▶ [GIVEN PASSAGE]:
# Fast & furious 6



## M3CHK1LLA (Feb 4, 2013)

hahaha...


----------



## gunshow86de (Feb 4, 2013)

Why?


----------



## Xaios (Feb 4, 2013)

I'll have to watch this when I get home.

I've seen all the Fast & Furious movies. It bears mentioning that I dislike the 2nd, 3rd and 4th movies _intensely_, and only like the first a little bit more. However, the 5th was SO over the top (and also finally ditched the terrible CG), it was actually really entertaining. If the new one is anything like that, I'll enjoy it. It will be the guiltiest of guilty pleasures, but it WILL enjoy it.


----------



## flexkill (Feb 4, 2013)

What I need from Vin Diesel is not another shitty movie....but another Chronicles of Riddick video game!


----------



## BornToLooze (Feb 4, 2013)

Around 30 seconds it looks like someone's been watching the slicer



skip to around 6:00


----------



## ilyti (Feb 4, 2013)

I just image searched "Vin Diesel gif" to get a good reaction gif, and all the results showed him doing more or less the exact same face. So you get this one instead.


----------



## gunshow86de (Feb 4, 2013)

Who can forget this bangin' track?


----------



## devolutionary (Feb 4, 2013)

I can't help but think that once again this movie will be fun just because it's gonna be fucking RIDICULOUS. It'll have the same appeal as B-grade flicks.


----------



## Xiphos68 (Feb 4, 2013)

I remember the first I saw 2 Fast 2 Furious. I was sick and I rented on T.V. and I watched it like six or seven times in a row! 

I am interested to see how this sixth movie will turn out. I figured they would have stopped by now. But then again I didn't see the fifth one either.


----------



## Xaios (Feb 5, 2013)

Watched the trailer. I declare it winning, on account of the Prodigy tune.


----------



## petereanima (Feb 5, 2013)

Oooooooh shiiiiiiiiiit......   

That trailer was RIDICULOUS....and yes, I will watch this.


----------



## m3l-mrq3z (Feb 5, 2013)

▶ [RECORDS PROVIDED]:

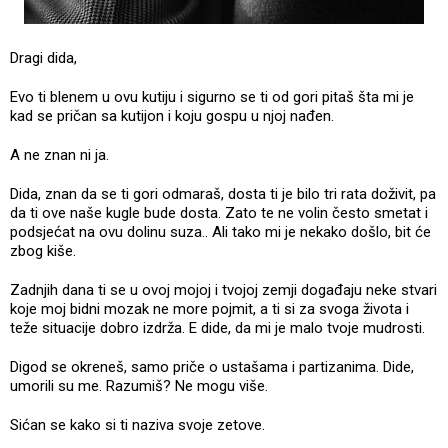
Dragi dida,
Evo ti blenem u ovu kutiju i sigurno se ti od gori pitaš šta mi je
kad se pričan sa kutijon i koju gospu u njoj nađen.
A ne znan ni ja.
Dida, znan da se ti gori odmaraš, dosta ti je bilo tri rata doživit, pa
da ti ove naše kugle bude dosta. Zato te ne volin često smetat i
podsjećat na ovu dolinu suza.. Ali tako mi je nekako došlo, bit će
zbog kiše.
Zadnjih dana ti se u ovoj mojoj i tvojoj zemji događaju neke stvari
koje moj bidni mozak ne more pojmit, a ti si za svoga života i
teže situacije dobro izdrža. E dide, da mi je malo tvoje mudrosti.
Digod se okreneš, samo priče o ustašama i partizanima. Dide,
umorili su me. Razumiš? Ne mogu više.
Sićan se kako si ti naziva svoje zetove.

* * *

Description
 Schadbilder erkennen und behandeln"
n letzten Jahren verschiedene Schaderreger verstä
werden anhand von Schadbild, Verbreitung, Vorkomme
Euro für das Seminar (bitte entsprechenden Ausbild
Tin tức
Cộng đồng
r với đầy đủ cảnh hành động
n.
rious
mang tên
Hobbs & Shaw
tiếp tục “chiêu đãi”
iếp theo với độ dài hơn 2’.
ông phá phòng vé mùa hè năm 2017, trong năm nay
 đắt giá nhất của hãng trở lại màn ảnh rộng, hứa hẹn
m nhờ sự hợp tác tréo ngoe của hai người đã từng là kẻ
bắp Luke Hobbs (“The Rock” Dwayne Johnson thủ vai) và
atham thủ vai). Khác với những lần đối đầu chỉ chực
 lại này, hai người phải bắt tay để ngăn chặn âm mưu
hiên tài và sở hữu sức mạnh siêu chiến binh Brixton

---

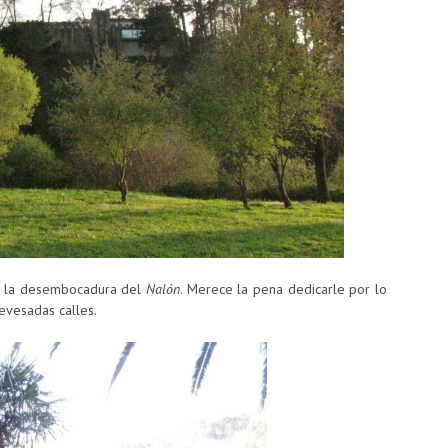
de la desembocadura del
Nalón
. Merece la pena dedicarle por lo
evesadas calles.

▶ [TASK STATEMENT]: Transcribe the Fast & Furious 6 thread word for word, starting at "I am interested" and ending at "fifth one either.".

▶ [OUTPUT OF THE EXERCISE]:
I am interested to see how this sixth movie will turn out. I figured they would have stopped by now. But then again I didn't see the fifth one either.